Stéphane Petitjean estime le nombre de ces professionnels à "une trentaine" en France, sachant que certains créent leur entreprise et disparaissent rapidement par manque d'expertise.
Pour professionnaliser le métier, "un diplôme de 'coordinateur autonomie - conseiller grand âge' est en cours de création", cofondé par Askoria, un centre de formation spécialisé dans les métiers de l'intervention sociale et l'Académie des services à la personne (Asap), précise le réseau dans son communiqué. L'Asap "est un organisme de formation intégré au groupe Oui Care", peut-on lire sur son site internet.
"Ce diplôme, titre RNCP [Répertoire national des certifications professionnelles], aura un niveau bac +4/5 et sera proposé aux personnes issues de formations médico-sociales, médicales ou paramédicales", assure-t-il.
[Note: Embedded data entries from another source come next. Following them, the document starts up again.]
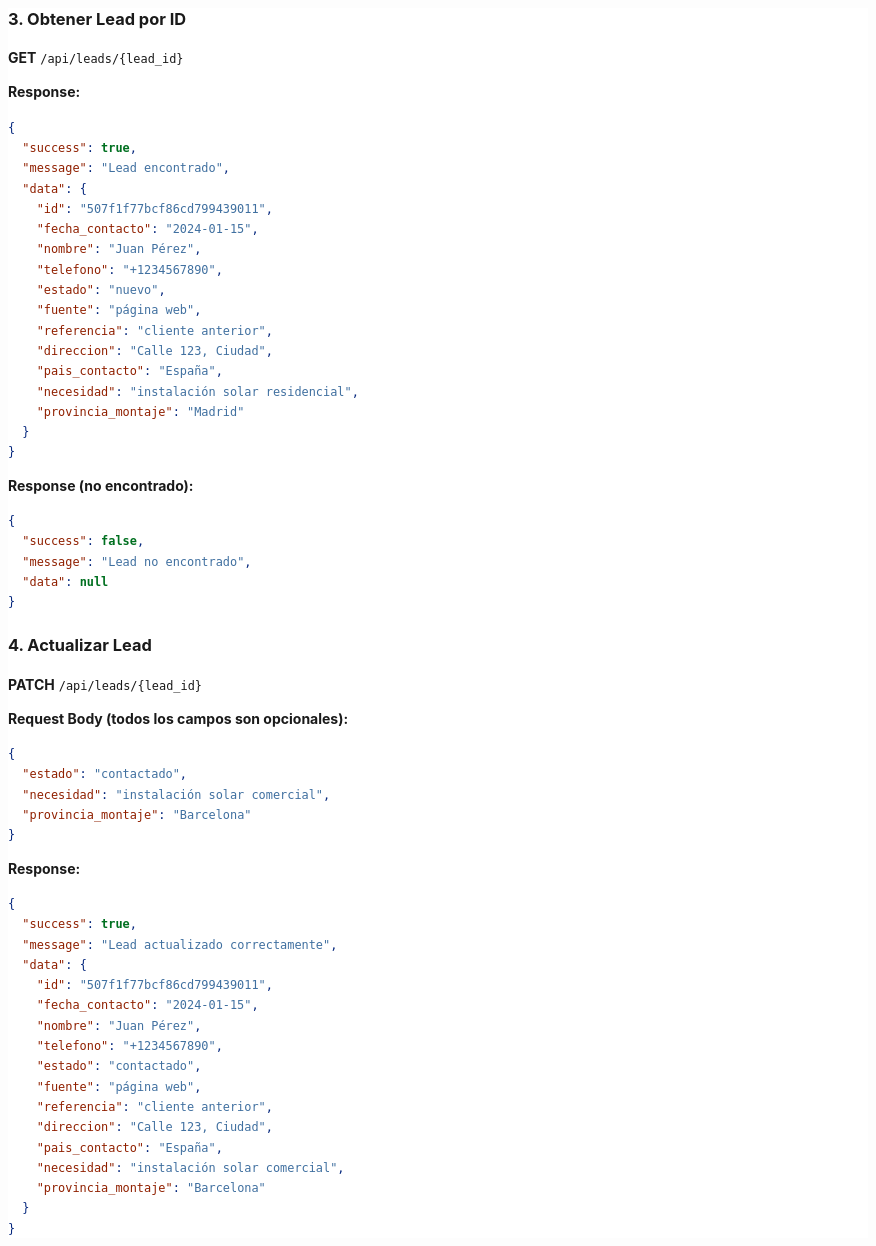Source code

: ### 3. Obtener Lead por ID
**GET** `/api/leads/{lead_id}`

**Response:**
```json
{
  "success": true,
  "message": "Lead encontrado",
  "data": {
    "id": "507f1f77bcf86cd799439011",
    "fecha_contacto": "2024-01-15",
    "nombre": "Juan Pérez",
    "telefono": "+1234567890",
    "estado": "nuevo",
    "fuente": "página web",
    "referencia": "cliente anterior",
    "direccion": "Calle 123, Ciudad",
    "pais_contacto": "España",
    "necesidad": "instalación solar residencial",
    "provincia_montaje": "Madrid"
  }
}
```

**Response (no encontrado):**
```json
{
  "success": false,
  "message": "Lead no encontrado",
  "data": null
}
```

### 4. Actualizar Lead
**PATCH** `/api/leads/{lead_id}`

**Request Body (todos los campos son opcionales):**
```json
{
  "estado": "contactado",
  "necesidad": "instalación solar comercial",
  "provincia_montaje": "Barcelona"
}
```

**Response:**
```json
{
  "success": true,
  "message": "Lead actualizado correctamente",
  "data": {
    "id": "507f1f77bcf86cd799439011",
    "fecha_contacto": "2024-01-15",
    "nombre": "Juan Pérez",
    "telefono": "+1234567890",
    "estado": "contactado",
    "fuente": "página web",
    "referencia": "cliente anterior",
    "direccion": "Calle 123, Ciudad",
    "pais_contacto": "España",
    "necesidad": "instalación solar comercial",
    "provincia_montaje": "Barcelona"
  }
}
```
Contactée par Gerontonews le 25 août, Betty Panché, la responsable pédagogique, a précisé que cette formation était aussi ouverte aux demandeurs d'emploi (issus de l'univers sanitaire et social).
"Actuellement, 12 personnes sont inscrites au total, dont huit sont déjà en poste comme conseiller grand âge chez Autonomia", a-t-elle expliqué.
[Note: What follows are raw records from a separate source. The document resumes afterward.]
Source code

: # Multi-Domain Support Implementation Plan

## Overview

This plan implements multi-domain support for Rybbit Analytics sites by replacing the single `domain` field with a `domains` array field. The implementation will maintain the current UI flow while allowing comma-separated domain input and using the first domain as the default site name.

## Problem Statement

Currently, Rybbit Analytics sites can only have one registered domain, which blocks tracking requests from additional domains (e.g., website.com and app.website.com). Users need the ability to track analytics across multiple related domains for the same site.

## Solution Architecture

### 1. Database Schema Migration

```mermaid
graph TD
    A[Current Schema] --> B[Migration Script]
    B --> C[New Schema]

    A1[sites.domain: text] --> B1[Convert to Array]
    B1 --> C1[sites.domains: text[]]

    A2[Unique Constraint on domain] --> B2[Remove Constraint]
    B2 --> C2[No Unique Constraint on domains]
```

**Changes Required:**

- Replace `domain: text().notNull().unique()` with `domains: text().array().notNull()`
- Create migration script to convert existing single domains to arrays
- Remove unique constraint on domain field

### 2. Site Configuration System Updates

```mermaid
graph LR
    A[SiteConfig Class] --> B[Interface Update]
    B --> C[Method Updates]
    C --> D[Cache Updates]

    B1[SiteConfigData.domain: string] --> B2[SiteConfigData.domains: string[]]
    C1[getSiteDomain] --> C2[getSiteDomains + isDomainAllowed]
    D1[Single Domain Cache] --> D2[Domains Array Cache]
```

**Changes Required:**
La date de rentrée, initialement prévue en septembre, a été repoussée en décembre 2022. "Les participants ont demandé à décaler en raison d'une augmentation de leur activité ces dernières semaines. Par ailleurs, les dossiers des demandeurs d'emploi sont toujours à l'étude", a développé Betty Panché.
La formation se déroule sur "707 heures, dont 175 heures en immersion sur le terrain professionnel".
Une deuxième promotion est envisagée "au premier trimestre 2023", a ajouté la responsable pédagogique.